> _Problem statement_
Copy out every line below word for word, leaving out the pictures.

--- --- ---

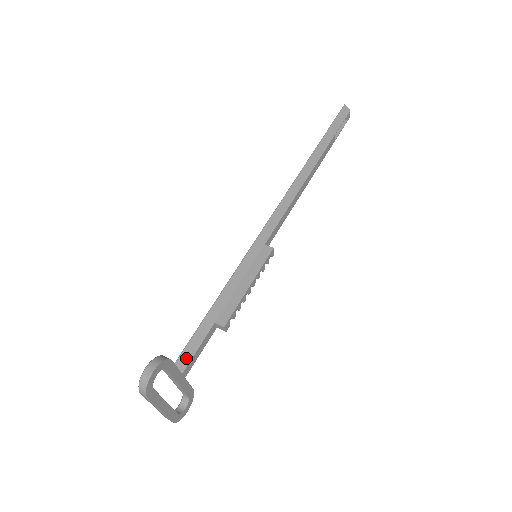
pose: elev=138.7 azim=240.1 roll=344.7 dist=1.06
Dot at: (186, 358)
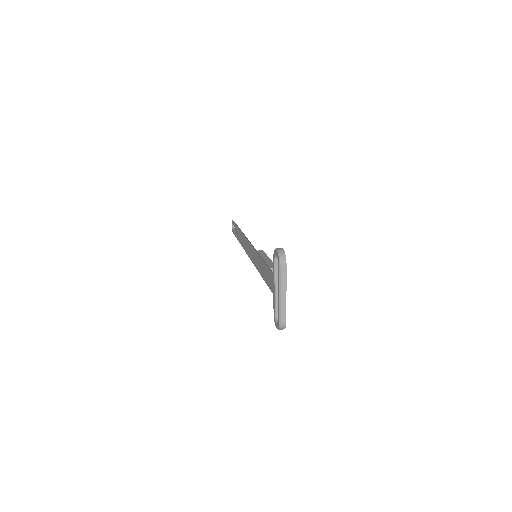
Dot at: occluded
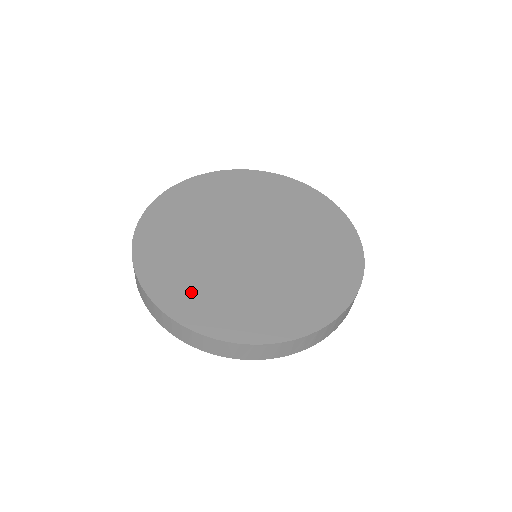
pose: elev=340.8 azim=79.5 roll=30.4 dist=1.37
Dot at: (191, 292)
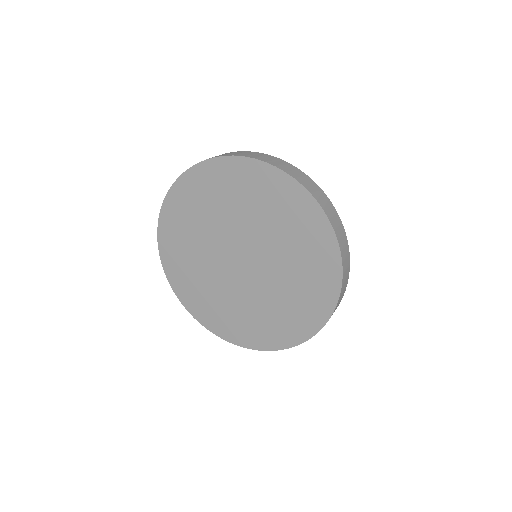
Dot at: (188, 280)
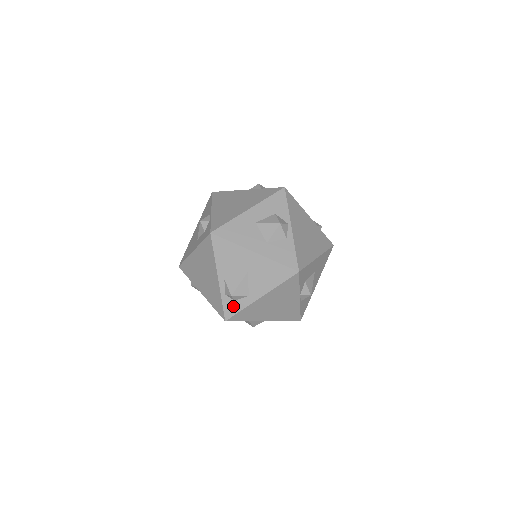
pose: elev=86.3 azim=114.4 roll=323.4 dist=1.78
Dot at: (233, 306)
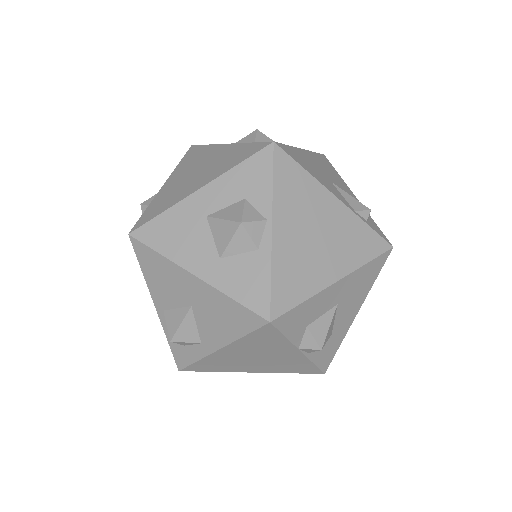
Dot at: (184, 352)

--- --- ---

> _Full answer_
pose: elev=138.7 azim=240.1 roll=344.7 dist=1.06
Dot at: (186, 358)
Dot at: occluded
pose: elev=340.8 azim=79.5 roll=30.4 dist=1.37
Dot at: (191, 292)
Dot at: (188, 280)
pose: elev=86.3 azim=114.4 roll=323.4 dist=1.78
Dot at: (233, 306)
Dot at: (184, 352)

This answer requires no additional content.